毎日午前2時就眠で6時半起床。夜は昼「いのちの授業」で教えた子供達たちに手紙の返事を全員に書く。10歳の子供に生命と平和の素晴らしさを勉強してもらって、地球や日本の将来を変えて欲しいと思っている。同時に子供達のエネルギーの氣をもらっている。

健康の元の字はHALで聖的な全体的な意味である。「健康」の内容は全く変わってきている。高性能の電子顕微鏡で脳を輪切りで観察すると凄い判断が。10月の韓国で聞くと20億円/台が一台ある。欧米でも4台しかない。日本は通常の2-3億円のみ。韓国では半分は国の補助金、残りは資産家の寄付。日本は高齢者の資産1250兆円は死蔵だ。米国では資産の半分は寄付する約束をした資産者のグループが活動。実際は99.9%寄付の資産家もいる。日本は運用もせずタンス預金。将来2-7年で中国の人口一割の資産家が動く。インドも後に続く。日本は教育がだめ。米国の様に、大切なものはなにか、厳しいことにもチャレンジ、先を見て自分で考え行動することを教えないと。

「健康」の「健」とは人の自立。聖路加病院は520床の全部の壁に酸素の配管をし人工呼吸器が使える。15年前のサリン事件の時640人を入院治療できた。大災害時の対応も考えた施設に予め考えて対応していたから。中立国のスイスやスエーデンでは緊急用に病院の廊下は非常に広かったのを勉強していた。このような発想と行動が自立。49階建の築地のビルは地震にも耐えられる片側固定の柔軟構造。土地と建物も大手不動産に定期借地権の活用で対応してもらって30年間賃料収入で資金繰りは可能。先程のメディカルスクール創設も2011年から2020年の予定表ある。「康」は体と心の平静・安寧。健康とはWHOでは身体的・精神的・社会的・霊的(スピリッチュアル)によい状態にあることをいう。霊的とは宇宙や太陽から授かるもの。宗教・価値観・生甲斐・赦し・感謝心に関係する。

_課題 A_:
引用文によれば、聖路加病院では何床すべての壁に酸素の配管がなされているか答えよ。
_課題 B_:
引用文のうち、「毎日午前2時就眠で6時半起床」で始まり「え行動することを教えないと。」まで続く部分を、一字も変えずに再掲せよ。

_提供情報_:
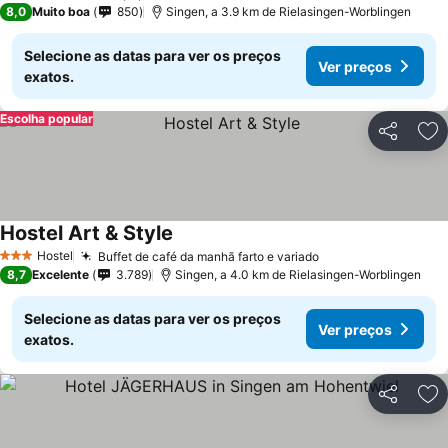
8,0
Muito boa
850
Singen, a 3.9 km de Rielasingen-Worblingen
Selecione as datas para ver os preços
Ver preços
exatos.
Escolha popular
Partilhar
Ad
Hostel Art & Style
Hostel
Buffet de café da manhã farto e variado
3 Estrelas
8,7
Excelente
3.789
Singen, a 4.0 km de Rielasingen-Worblingen
Selecione as datas para ver os preços
Ver preços
exatos.
Partilhar
Ad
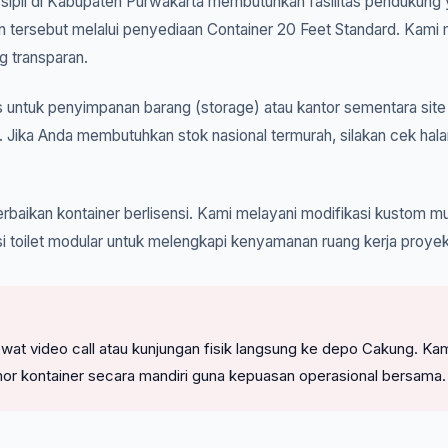
k sipil di Kabupaten Purwakarta membutuhkan fasilitas pendukung y
n tersebut melalui penyediaan Container 20 Feet Standard. Kami 
g transparan.
untuk penyimpanan barang (storage) atau kantor sementara site 
 Jika Anda membutuhkan stok nasional termurah, silakan cek hal
rbaikan kontainer berlisensi. Kami melayani modifikasi kustom mul
i toilet modular untuk melengkapi kenyamanan ruang kerja proye
l lewat video call atau kunjungan fisik langsung ke depo Cakung
or kontainer secara mandiri guna kepuasan operasional bersama.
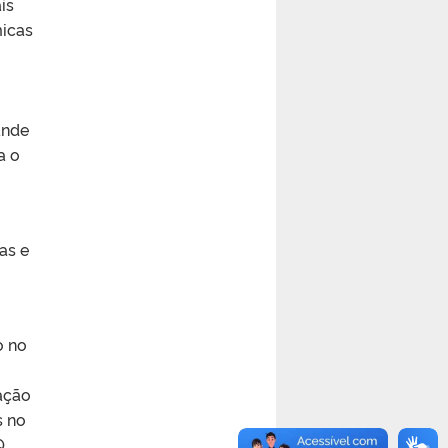
is
micas
ande
a o
as e
o no
ação
s no
,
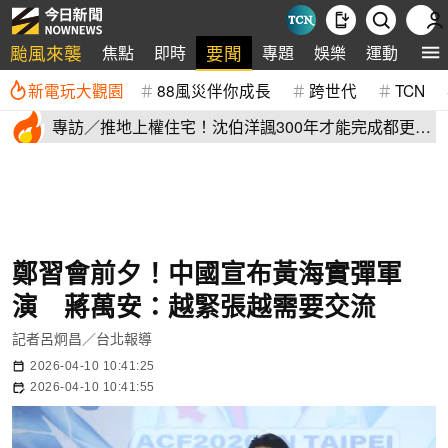
颱風來襲
要聞
焦點
即時
專題
娛樂
運動
全
新電玩大觀園
88風災伴你成長
跨世代
TCN
專訪／推地上權住宅！沈伯洋諷300年才能完成都更
「台北會完蛋」
鄭習會前夕！中國宣布黃海實彈軍
演 蔣萬安：越緊張越需要交流
記者呂炯昌／台北報導
2026-04-10 10:41:25
2026-04-10 10:41:55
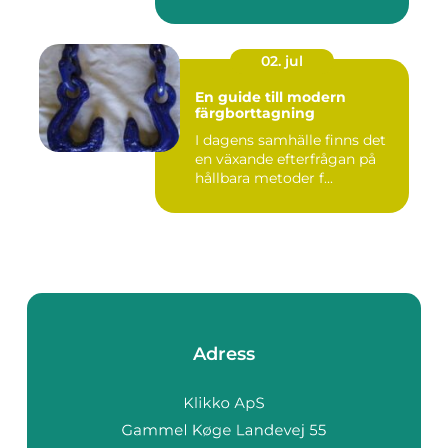
02. jul
En guide till modern
färgborttagning
I dagens samhälle finns det
en växande efterfrågan på
hållbara metoder f...
Adress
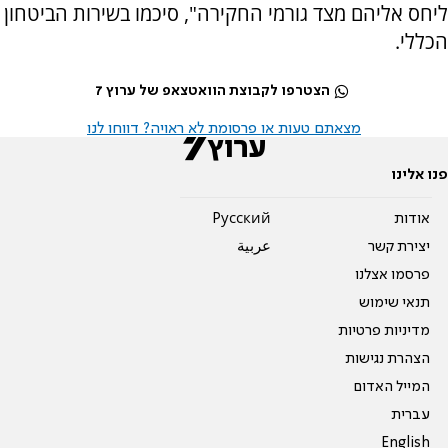
ליחס אליהם מצד גורמי החקירה", סיכמו בשירות הביטחון
הכללי.
הצטרפו לקבוצת הוואטצאפ של ערוץ 7
מצאתם טעות או פרסומת לא ראויה? דווחו לנו
פנו אלינו
אודות
Pусский
יצירת קשר
عربية
פרסמו אצלנו
תנאי שימוש
מדיניות פרטיות
הצהרת נגישות
המייל האדום
עברית
English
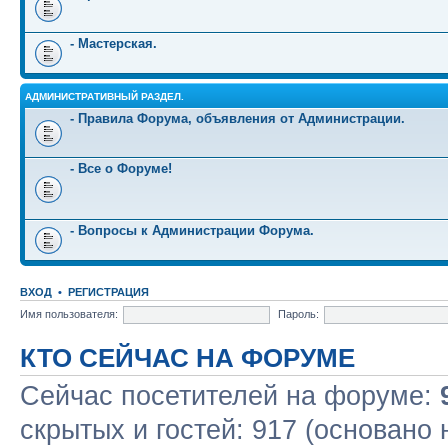
- Мастерская.
АДМИНИСТРАТИВНЫЙ РАЗДЕЛ.
- Правила Форума, объявления от Администрации.
- Все о Форуме!
- Вопросы к Администрации Форума.
ВХОД
•
РЕГИСТРАЦИЯ
Имя пользователя:
Пароль:
КТО СЕЙЧАС НА ФОРУМЕ
Сейчас посетителей на форуме:
скрытых и гостей: 917 (основано 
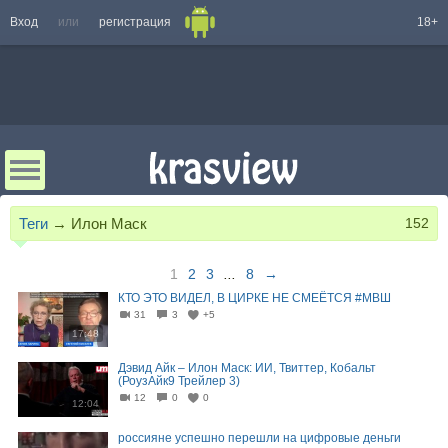
Вход
или
регистрация
18+
Теги
→
Илон Маск
152
1
2
3
...
8
→
КТО ЭТО ВИДЕЛ, В ЦИРКЕ НЕ СМЕЁТСЯ #МВШ
31
3
+5
17:48
Дэвид Айк – Илон Маск: ИИ, Твиттер, Кобальт
(РоузАйк9 Трейлер 3)
12
0
0
12:04
россияне успешно перешли на цифровые деньги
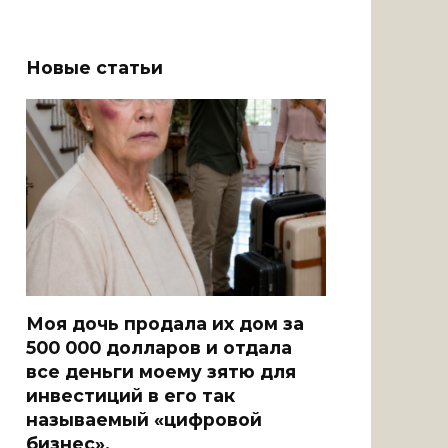
Новые статьи
Моя дочь продала их дом за
500 000 долларов и отдала
все деньги моему зятю для
инвестиций в его так
называемый «цифровой
бизнес».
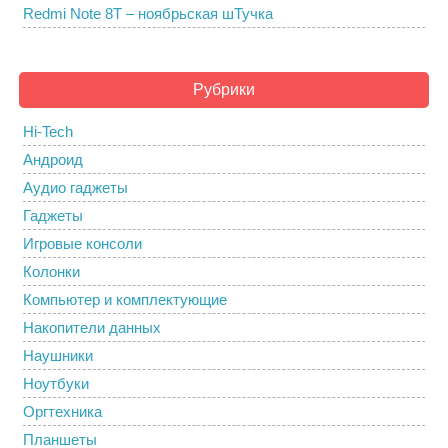
Redmi Note 8T – ноябрьская шТучка
Рубрики
Hi-Tech
Андроид
Аудио гаджеты
Гаджеты
Игровые консоли
Колонки
Компьютер и комплектующие
Накопители данных
Наушники
Ноутбуки
Оргтехника
Планшеты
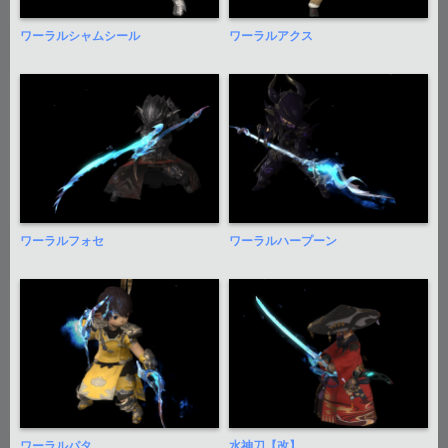
ワーラルシャムシール
ワーラルアクス
ワーラルフォセ
ワーラルハープーン
ワーラルパタ
水神刀【改】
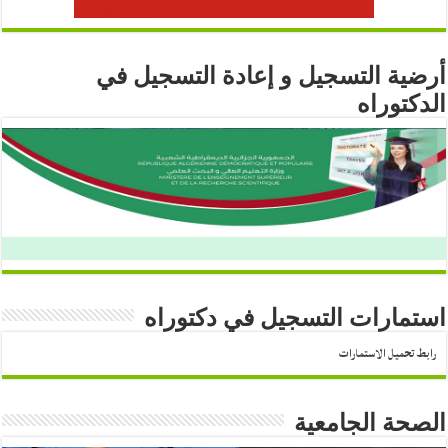
أرضية التسجيل و إعادة التسجيل في
الدكتوراه
استمارات التسجيل في دكتوراه
رابط تحميل الاستمارات
الصحة الجامعية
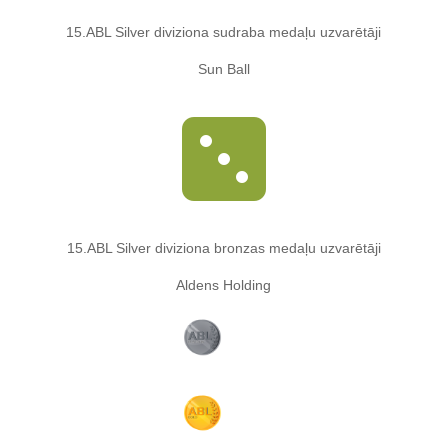
15.ABL Silver diviziona sudraba medaļu uzvarētāji
Sun Ball

15.ABL Silver diviziona bronzas medaļu uzvarētāji
Aldens Holding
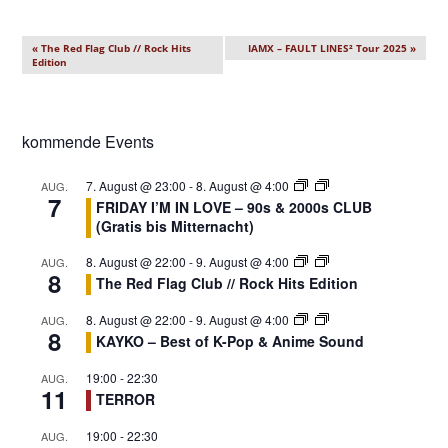
V
«
The Red Flag Club // Rock Hits
IAMX – FAULT LINES² Tour 2025
»
Edition
e
r
a
kommende Events
n
s
7. August @ 23:00
-
8. August @ 4:00
AUG.
t
7
FRIDAY I’M IN LOVE – 90s & 2000s CLUB
a
(Gratis bis Mitternacht)
l
8. August @ 22:00
-
9. August @ 4:00
AUG.
t
8
The Red Flag Club // Rock Hits Edition
u
n
8. August @ 22:00
-
9. August @ 4:00
AUG.
8
KAYKO – Best of K-Pop & Anime Sound
g
N
19:00
-
22:30
AUG.
11
a
TERROR
v
19:00
-
22:30
AUG.
i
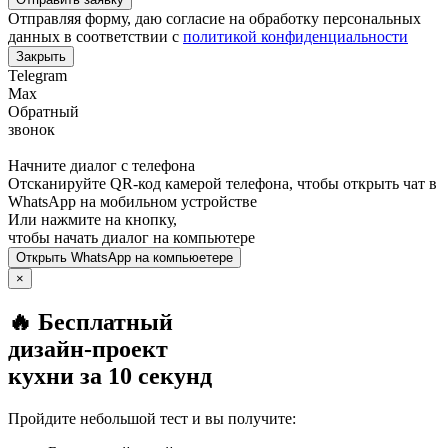
Отправляя форму, даю согласие на обработку персональных
данных в соответствии с
политикой конфиденциальности
Закрыть
Telegram
Max
Обратный
звонок
Начните диалог с телефона
Отсканируйте QR-код камерой телефона, чтобы открыть чат в
WhatsApp
на мобильном устройстве
Или нажмите на кнопку,
чтобы начать диалог на компьютере
Открыть
WhatsApp
на компьюетере
×
🔥 Бесплатный
дизайн-проект
кухни за 10 секунд
Пройдите небольшой тест и вы получите:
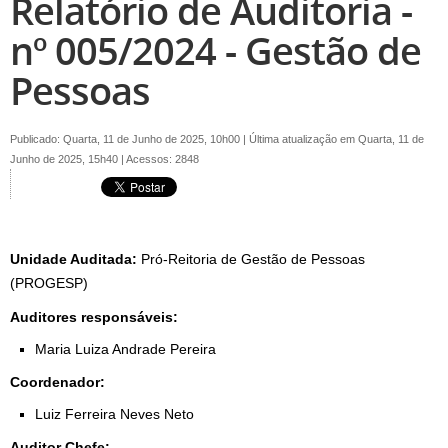
Relatório de Auditoria -
nº 005/2024 - Gestão de
Pessoas
Publicado: Quarta, 11 de Junho de 2025, 10h00
|
Última atualização em Quarta, 11 de
Junho de 2025, 15h40
|
Acessos: 2848
Unidade Auditada:
Pró-Reitoria de Gestão de Pessoas
(PROGESP)
Auditores responsáveis:
Maria Luiza Andrade Pereira
Coordenador:
Luiz Ferreira Neves Neto
Auditor Chefe:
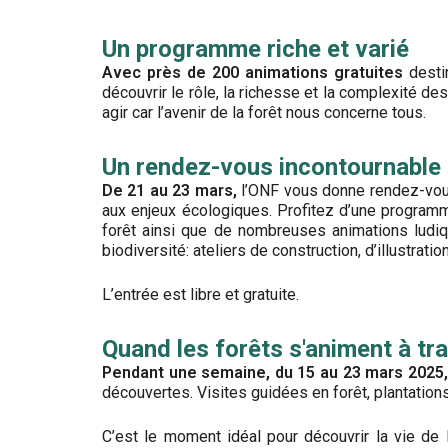
Un programme riche et varié
Avec près de 200 animations gratuites
desti
découvrir le rôle, la richesse et la complexité d
agir car l’avenir de la forêt nous concerne tous.
Un rendez-vous incontournable 
De 21 au 23 mars,
l’ONF vous donne rendez-vous
aux enjeux écologiques. Profitez d’une programma
forêt ainsi que de nombreuses animations ludiq
biodiversité: ateliers de construction, d’illustrati
L’entrée est libre et gratuite.
Quand les forêts s'animent à tr
Pendant une semaine, du 15 au 23 mars 2025
découvertes. Visites guidées en forêt, plantations 
C’est le moment idéal pour découvrir la vie de 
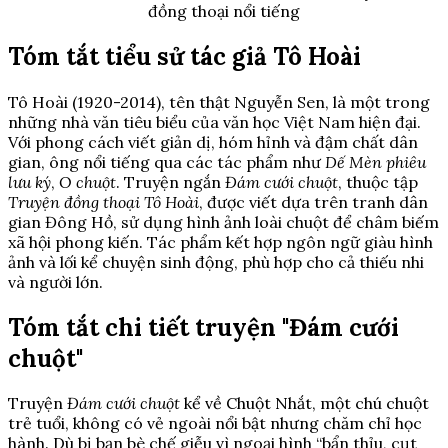
đồng thoại nổi tiếng
Tóm tắt tiểu sử tác giả Tô Hoài
Tô Hoài (1920-2014), tên thật Nguyễn Sen, là một trong
những nhà văn tiêu biểu của văn học Việt Nam hiện đại.
Với phong cách viết giản dị, hóm hỉnh và đậm chất dân
gian, ông nổi tiếng qua các tác phẩm như
Dế Mèn phiêu
lưu ký
,
O chuột
. Truyện ngắn
Đám cưới chuột
, thuộc tập
Truyện đồng thoại Tô Hoài
, được viết dựa trên tranh dân
gian Đông Hồ, sử dụng hình ảnh loài chuột để châm biếm
xã hội phong kiến. Tác phẩm kết hợp ngôn ngữ giàu hình
ảnh và lối kể chuyện sinh động, phù hợp cho cả thiếu nhi
và người lớn.
Tóm tắt chi tiết truyện "Đám cưới
chuột"
Truyện
Đám cưới chuột
kể về Chuột Nhắt, một chú chuột
trẻ tuổi, không có vẻ ngoài nổi bật nhưng chăm chỉ học
hành. Dù bị bạn bè chế giễu vì ngoại hình “bẩn thỉu, cụt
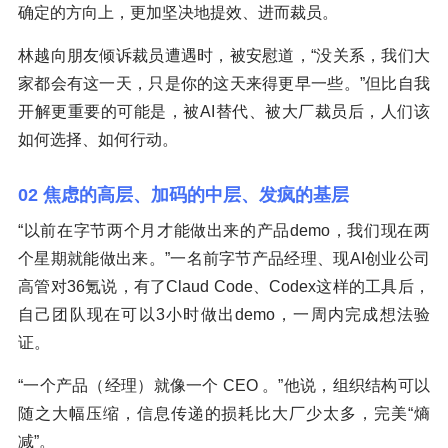
确定的方向上，更加坚决地提效、进而裁员。
林越向朋友倾诉裁员遭遇时，被安慰道，“没关系，我们大
家都会有这一天，只是你的这天来得更早一些。”但比自我
开解更重要的可能是，被AI替代、被大厂裁员后，人们该
如何选择、如何行动。
02 焦虑的高层、加码的中层、发疯的基层
“以前在字节两个月才能做出来的产品demo，我们现在两
个星期就能做出来。”一名前字节产品经理、现AI创业公司
高管对36氪说，有了Claud Code、Codex这样的工具后，
自己团队现在可以3小时做出demo，一周内完成想法验
证。
“一个产品（经理）就像一个 CEO 。”他说，组织结构可以
随之大幅压缩，信息传递的损耗比大厂少太多，完美“熵
减”。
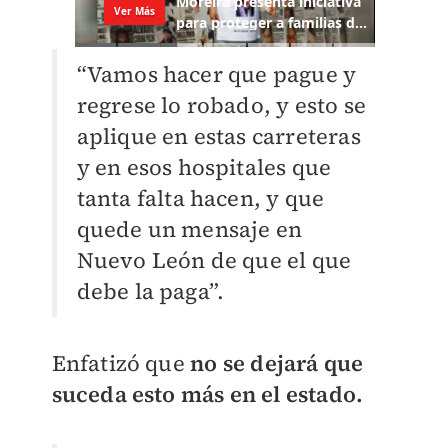
“Vamos hacer que pague y
regrese lo robado, y esto se
aplique en estas carreteras
y en esos hospitales que
tanta falta hacen, y que
quede un mensaje en
Nuevo León de que el que
debe la paga”.
Enfatizó que
no se dejará que
suceda esto más en el estado.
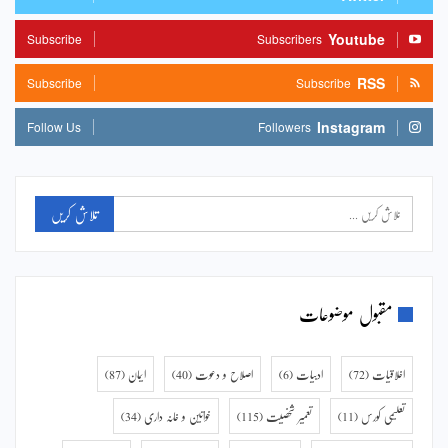
Youtube
Subscribe
Subscribers
RSS
Subscribe
Subscribe
Instagram
Follow Us
Followers
مقبول موضوعات
اخلاقیات
(72)
ادبیات
(6)
اصلاح و دعوت
(40)
ایمان
(87)
تعلیمی کورس
(11)
تعمیر شخصیت
(115)
خواتین و خانہ داری
(34)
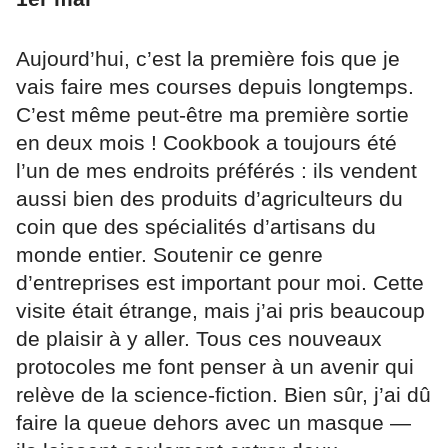
Aujourd’hui, c’est la première fois que je
vais faire mes courses depuis longtemps.
C’est même peut-être ma première sortie
en deux mois ! Cookbook a toujours été
l’un de mes endroits préférés : ils vendent
aussi bien des produits d’agriculteurs du
coin que des spécialités d’artisans du
monde entier. Soutenir ce genre
d’entreprises est important pour moi. Cette
visite était étrange, mais j’ai pris beaucoup
de plaisir à y aller. Tous ces nouveaux
protocoles me font penser à un avenir qui
relève de la science-fiction. Bien sûr, j’ai dû
faire la queue dehors avec un masque —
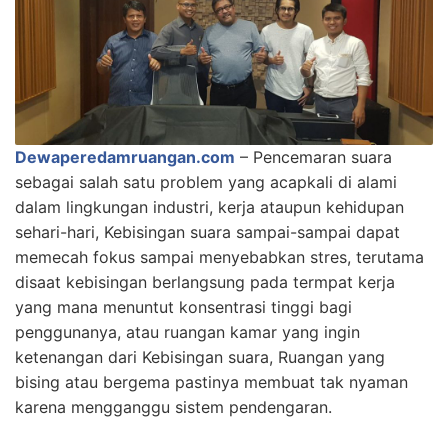
Dewaperedamruangan.com
– Pencemaran suara
sebagai salah satu problem yang acapkali di alami
dalam lingkungan industri, kerja ataupun kehidupan
sehari-hari, Kebisingan suara sampai-sampai dapat
memecah fokus sampai menyebabkan stres, terutama
disaat kebisingan berlangsung pada termpat kerja
yang mana menuntut konsentrasi tinggi bagi
penggunanya, atau ruangan kamar yang ingin
ketenangan dari Kebisingan suara, Ruangan yang
bising atau bergema pastinya membuat tak nyaman
karena mengganggu sistem pendengaran.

_解答 A_:
520床

_解答 B_:
毎日午前2時就眠で6時半起床。夜は昼「いのちの授業」で教えた子供達たちに手紙の返事を全員に書く。10歳の子供に生命と平和の素晴らしさを勉強してもらって、地球や日本の将来を変えて欲しいと思っている。同時に子供達のエネルギーの氣をもらっている。

健康の元の字はHALで聖的な全体的な意味である。「健康」の内容は全く変わってきている。高性能の電子顕微鏡で脳を輪切りで観察すると凄い判断が。10月の韓国で聞くと20億円/台が一台ある。欧米でも4台しかない。日本は通常の2-3億円のみ。韓国では半分は国の補助金、残りは資産家の寄付。日本は高齢者の資産1250兆円は死蔵だ。米国では資産の半分は寄付する約束をした資産者のグループが活動。実際は99.9%寄付の資産家もいる。日本は運用もせずタンス預金。将来2-7年で中国の人口一割の資産家が動く。インドも後に続く。日本は教育がだめ。米国の様に、大切なものはなにか、厳しいことにもチャレンジ、先を見て自分で考え行動することを教えないと。